I love geeking out on the creative process. I love seeing the connections I experience in teaching, in writing, in developing web platforms, and in making sketchy videos. However, I also enjoy thinking through creativity in a context that’s foreign to me.
See, I’m not much of a cook. I can make an insanely good salsa and a pretty good marinara sauce. However, I don’t understand the art or the science of all things culinary. And yet . . . I’ve always enjoyed watching cooking shows in the same way that I enjoy watching a baseball game or a home renovation show. I love seeing how other people make things.
So, I’ve been thinking about two cooking shows that differ sharply in their creative process.

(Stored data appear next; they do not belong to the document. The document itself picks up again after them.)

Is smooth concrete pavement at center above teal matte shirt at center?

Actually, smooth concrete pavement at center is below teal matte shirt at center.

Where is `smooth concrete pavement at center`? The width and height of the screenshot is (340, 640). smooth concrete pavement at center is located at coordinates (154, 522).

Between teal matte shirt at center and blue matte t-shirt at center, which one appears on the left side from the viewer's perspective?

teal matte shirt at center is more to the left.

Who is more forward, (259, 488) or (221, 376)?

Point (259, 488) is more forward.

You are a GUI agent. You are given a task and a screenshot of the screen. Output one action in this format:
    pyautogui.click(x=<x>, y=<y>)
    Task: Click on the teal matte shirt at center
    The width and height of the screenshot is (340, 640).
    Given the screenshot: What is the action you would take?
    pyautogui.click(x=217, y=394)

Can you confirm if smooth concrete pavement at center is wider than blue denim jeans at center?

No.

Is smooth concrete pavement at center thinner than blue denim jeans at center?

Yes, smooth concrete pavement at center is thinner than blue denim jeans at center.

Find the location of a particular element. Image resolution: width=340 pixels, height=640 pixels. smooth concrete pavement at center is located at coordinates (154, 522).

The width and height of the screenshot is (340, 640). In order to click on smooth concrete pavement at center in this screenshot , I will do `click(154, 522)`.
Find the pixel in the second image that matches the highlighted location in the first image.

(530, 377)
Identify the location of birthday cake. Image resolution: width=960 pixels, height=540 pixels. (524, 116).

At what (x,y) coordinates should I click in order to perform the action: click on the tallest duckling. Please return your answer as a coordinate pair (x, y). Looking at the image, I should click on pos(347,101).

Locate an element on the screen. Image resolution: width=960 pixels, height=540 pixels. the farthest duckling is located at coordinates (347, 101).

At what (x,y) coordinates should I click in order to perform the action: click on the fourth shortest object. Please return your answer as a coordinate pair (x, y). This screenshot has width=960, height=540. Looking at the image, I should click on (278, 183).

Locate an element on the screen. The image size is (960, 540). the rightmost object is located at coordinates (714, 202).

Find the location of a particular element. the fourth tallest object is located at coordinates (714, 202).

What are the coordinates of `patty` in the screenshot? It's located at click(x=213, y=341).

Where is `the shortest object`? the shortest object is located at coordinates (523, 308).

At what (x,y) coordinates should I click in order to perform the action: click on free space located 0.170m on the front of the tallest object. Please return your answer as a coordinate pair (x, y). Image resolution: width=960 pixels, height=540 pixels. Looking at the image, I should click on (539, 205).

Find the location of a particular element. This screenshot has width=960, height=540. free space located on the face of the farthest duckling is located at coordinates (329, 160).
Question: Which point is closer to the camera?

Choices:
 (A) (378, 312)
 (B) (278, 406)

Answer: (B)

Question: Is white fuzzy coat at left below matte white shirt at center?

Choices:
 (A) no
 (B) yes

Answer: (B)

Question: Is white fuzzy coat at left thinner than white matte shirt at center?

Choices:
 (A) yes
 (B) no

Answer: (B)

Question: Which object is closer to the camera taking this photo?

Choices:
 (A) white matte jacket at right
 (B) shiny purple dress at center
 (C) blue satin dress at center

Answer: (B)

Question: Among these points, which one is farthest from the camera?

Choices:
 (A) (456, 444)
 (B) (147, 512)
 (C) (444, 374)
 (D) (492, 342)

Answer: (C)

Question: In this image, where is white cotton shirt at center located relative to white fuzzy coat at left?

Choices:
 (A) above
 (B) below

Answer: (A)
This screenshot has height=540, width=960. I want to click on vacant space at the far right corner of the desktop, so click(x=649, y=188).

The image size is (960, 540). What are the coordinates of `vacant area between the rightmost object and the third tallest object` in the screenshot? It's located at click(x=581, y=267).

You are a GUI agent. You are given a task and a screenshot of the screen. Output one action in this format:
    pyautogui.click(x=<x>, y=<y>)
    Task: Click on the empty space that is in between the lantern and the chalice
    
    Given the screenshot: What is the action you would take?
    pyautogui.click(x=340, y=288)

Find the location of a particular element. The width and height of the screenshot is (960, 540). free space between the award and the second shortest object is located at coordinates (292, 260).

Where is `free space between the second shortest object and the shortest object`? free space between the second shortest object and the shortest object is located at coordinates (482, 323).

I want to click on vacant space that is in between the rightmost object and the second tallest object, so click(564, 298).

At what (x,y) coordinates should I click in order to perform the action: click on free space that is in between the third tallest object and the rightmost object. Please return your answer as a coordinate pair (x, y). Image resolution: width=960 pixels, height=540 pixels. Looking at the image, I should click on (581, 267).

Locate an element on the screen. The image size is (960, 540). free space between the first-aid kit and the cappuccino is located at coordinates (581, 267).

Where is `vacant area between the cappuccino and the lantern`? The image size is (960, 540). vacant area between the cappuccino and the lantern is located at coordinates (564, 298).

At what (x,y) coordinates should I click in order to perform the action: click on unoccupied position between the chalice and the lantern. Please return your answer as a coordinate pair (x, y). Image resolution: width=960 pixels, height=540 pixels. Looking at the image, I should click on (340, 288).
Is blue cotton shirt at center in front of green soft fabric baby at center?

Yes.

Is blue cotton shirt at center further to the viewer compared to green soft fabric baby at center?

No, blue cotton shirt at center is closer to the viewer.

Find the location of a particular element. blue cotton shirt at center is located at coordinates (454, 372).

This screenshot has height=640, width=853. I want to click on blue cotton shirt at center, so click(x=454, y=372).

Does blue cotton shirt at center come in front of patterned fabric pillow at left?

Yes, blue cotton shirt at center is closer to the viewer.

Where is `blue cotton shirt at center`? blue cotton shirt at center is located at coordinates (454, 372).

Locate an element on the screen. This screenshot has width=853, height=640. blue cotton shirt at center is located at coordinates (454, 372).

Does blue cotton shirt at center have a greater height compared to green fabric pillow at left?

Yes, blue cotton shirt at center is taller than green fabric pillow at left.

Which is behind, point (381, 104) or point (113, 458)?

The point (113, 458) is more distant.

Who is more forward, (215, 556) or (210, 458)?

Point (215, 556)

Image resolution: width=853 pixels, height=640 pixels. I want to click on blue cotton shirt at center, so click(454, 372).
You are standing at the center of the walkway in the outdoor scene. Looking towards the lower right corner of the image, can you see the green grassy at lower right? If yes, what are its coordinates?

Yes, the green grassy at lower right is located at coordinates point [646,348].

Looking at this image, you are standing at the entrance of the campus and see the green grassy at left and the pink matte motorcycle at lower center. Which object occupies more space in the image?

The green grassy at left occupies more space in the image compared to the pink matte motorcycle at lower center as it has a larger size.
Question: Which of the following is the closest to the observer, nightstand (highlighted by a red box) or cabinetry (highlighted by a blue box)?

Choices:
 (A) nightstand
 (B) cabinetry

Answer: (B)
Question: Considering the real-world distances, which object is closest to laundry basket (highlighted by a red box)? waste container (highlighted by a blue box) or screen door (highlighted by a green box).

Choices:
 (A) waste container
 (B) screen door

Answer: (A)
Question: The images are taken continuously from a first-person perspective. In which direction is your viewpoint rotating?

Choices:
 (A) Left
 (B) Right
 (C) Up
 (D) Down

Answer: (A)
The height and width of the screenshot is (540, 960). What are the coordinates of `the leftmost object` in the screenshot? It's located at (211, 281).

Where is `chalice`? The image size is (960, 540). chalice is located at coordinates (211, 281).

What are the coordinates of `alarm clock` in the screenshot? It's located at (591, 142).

The first show is Chopped. Here, three contestants face off in a timed event to win the prize as the best chef. It’s sort-of a tamer, faster version of Survivor – one where nobody is eating bugs. Contestants must use the items in their baskets to create a recipe in a short amount of time.
When I watch Chopped, I am reminded of the power of creative constraint. The chefs are stuck using select items and they’re forced to develop a recipe in a matter of minutes. The end result is often a creative fusion of flavors that they might not have attempted if they had spent days developing the recipe.
However, there’s a dark side to this creative approach. The pressure from the time constraint and the competition often lead to ridiculous mistakes. Suddenly, an accomplished chef forgets to close the freezer door and the entire dessert fails miserably.
Enter America’s Test Kitchen. Here, the approach is the complete opposite. Instead of creating brand new recipes, they take failed recipes and fix them. Instead of being forced to use specific ingredients, they test out tons of different ingredients, saying essentially, “Why not? It wouldn’t hurt to try.” Rather than testing out a recipe in a matter of minutes, they spend weeks perfecting one specific recipe. And, unlike the cutthroat competition of Chopped, their cooks work collaboratively.
Both shows incorporate design thinking in different ways. The first uses active prototyping, but still begins with empathy and moves into ideating, prototyping, revising, and ultimately launching (a phase that’s rarely included in design thinking diagrams but is still a critical part of the process). The second is a much more comprehensive, slower design thinking approach that incorporates more research and deeper revision. The first is more about creating something entirely new from scratch. The second is all about revising and refining.So, it has me thinking about these two approaches to creativity and design thinking. Chopped is all about constraint and the America’s Test Kitchen is about slack. I think they’re both necessary in design projects. Sometimes, creative work involves embracing limited resources, limited options, and limited time in order to create something unique. Other times, creative work thrives in a loose atmosphere with a slow, systematic process of experimentation.
In fact, there’s a time and a place for using both approaches on the same project. NaNoWriMo is sort-of a Chopped approach to writing a first draft. And it works. However, authors often “leave the freezer open” in the initial push to create something within that deadline. So, at that point, they can embrace an America’s Test Kitchen approach to revision.
It has me thinking about how I use design thinking in the classroom. We often do a single-day or even a one-hour design challenge to get students thinking about the design process. In these moments, I want them moving quickly into prototyping. However, students might spend another three or four weeks on a longer, more deliberate design project that involves every part of the cycle.
Both approaches work and both approaches are necessary.
So, what are some ways you’ve used either constraint or slack to boost creativity in your own work?